▶ **Text provided**

Monday, April 21, 2014

Stephen Glass

I think that is a difficult movie to watch because as an audience, we are drawn and get attached to Stephen in the beginning. He even comments about one of his co-workers who doesn't like to be fact checked. They way they set up the movie and events unravel, we never suspect anything like this to happen...until it does. It leaves us feeling betrayed. That's exactly how the editors and his friends must have felt. Especially when they wanted to believe in him so much. At the beginning, you love Stephen and at then end you regret loving him. Then you're left with the feelings of should I keep trying to love him or should I be okay with letting him go? Once again, I'm sure the editors and magazine people had very similar feelings. I think he deserved to get in trouble for that. I wish he hadn't done it and he had done his fiction writing elsewhere because it was brilliant. He did suffer the consequences and his fiction writing did get acknowledged, there was just a lot of deceit in between. I'm still not exactly sure how I feel about everything. I wish he would have been a man about it in the end and owned up to his actions because I think I would have a little more respect for him. I wonder how spot on the movie is compared to real life. I wonder what Stephen thought when he watched it for the first time.

Friday, April 11, 2014

Studio time (a work in progress)

Choose a place that you want to write about.  Say what meaning the place has for you right now, what seems important about it.  Include a narrative of one visit you made to this place, what happened on that visit, and how the trip made you feel.   Begin by telling us how you get to this place: what you see, what you hear, what you smell, and how you feel.  Use all of your senses.

▶ **Dataset records**
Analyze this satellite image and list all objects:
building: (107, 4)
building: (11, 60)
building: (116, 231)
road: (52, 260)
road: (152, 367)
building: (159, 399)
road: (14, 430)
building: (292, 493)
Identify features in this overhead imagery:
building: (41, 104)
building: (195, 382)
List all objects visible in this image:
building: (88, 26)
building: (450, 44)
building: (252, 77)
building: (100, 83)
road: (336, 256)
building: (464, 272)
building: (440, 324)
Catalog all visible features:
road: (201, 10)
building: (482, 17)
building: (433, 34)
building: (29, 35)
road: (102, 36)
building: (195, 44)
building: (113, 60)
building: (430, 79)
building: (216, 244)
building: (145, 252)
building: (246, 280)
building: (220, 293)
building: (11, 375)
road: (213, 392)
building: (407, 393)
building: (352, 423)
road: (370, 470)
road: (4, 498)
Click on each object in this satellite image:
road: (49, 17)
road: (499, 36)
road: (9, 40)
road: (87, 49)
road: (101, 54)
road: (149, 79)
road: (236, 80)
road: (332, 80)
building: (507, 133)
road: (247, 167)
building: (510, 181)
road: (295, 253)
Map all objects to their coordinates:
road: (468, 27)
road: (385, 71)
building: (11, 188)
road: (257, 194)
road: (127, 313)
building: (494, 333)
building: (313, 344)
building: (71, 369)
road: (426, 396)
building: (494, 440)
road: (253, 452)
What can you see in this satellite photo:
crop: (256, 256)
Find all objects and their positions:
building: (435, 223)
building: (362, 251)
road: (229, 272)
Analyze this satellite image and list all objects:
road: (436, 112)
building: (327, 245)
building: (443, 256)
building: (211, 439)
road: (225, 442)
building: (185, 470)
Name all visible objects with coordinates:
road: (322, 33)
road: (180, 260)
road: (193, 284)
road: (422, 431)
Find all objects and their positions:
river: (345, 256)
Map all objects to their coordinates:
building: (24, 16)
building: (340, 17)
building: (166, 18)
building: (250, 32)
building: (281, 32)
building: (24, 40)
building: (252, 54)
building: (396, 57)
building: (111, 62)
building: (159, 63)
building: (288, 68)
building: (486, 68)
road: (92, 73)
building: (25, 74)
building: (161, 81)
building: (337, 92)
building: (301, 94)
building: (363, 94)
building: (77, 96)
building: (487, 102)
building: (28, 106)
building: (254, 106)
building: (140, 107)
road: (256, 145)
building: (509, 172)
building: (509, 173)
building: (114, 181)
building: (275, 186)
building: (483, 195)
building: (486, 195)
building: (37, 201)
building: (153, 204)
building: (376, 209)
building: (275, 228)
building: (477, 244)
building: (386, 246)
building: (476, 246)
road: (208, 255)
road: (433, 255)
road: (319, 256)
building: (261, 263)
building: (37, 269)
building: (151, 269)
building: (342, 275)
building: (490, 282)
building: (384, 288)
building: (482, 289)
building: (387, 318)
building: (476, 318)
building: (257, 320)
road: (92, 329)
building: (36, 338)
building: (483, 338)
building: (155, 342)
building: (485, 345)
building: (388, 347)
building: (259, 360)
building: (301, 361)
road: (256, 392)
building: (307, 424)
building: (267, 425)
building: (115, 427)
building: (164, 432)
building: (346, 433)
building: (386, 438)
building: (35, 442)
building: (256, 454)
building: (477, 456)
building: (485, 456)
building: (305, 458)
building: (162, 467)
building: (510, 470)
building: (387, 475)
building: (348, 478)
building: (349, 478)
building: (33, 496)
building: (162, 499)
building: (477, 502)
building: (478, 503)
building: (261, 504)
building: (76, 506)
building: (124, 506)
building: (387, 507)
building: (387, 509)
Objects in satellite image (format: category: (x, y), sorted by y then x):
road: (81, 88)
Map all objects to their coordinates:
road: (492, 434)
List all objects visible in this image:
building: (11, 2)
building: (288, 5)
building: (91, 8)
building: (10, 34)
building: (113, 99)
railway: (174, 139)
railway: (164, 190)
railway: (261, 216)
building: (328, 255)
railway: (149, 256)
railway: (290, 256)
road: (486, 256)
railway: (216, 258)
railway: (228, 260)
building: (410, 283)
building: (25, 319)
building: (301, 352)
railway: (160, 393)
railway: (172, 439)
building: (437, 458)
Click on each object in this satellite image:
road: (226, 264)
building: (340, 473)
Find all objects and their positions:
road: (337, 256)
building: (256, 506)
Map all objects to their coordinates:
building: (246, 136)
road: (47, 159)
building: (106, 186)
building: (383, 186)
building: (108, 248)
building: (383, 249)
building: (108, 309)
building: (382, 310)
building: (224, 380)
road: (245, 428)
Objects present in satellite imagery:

▶ **Exercise task A**
Answer these questions from the blog posts, each on its own line:
(i) What date heads the post about Stephen Glass?
(ii) According to the post about Stephen Glass, what kind of co-worker does Stephen comment about?
(iii) In the "Studio time" post, what should the writer begin by telling?
▶ **Exercise task B**
Decide whether each statement agrees with the blog posts. Answer yes or no for each, and quote the words that decide it.
(i) The writer thinks Stephen deserved to get in trouble.
(ii) The writer is certain how they feel about everything.
(iii) The "Studio time" post is presented as finished.

▶ **Complete answer A**
(i) Monday, April 21, 2014
(ii) One who doesn't like to be fact checked
(iii) How you get to this place: what you see, what you hear, what you smell, and how you feel

▶ **Complete answer B**
(i) Yes: "I think he deserved to get in trouble for that."
(ii) No: "I'm still not exactly sure how I feel about everything."
(iii) No: "Studio time (a work in progress)"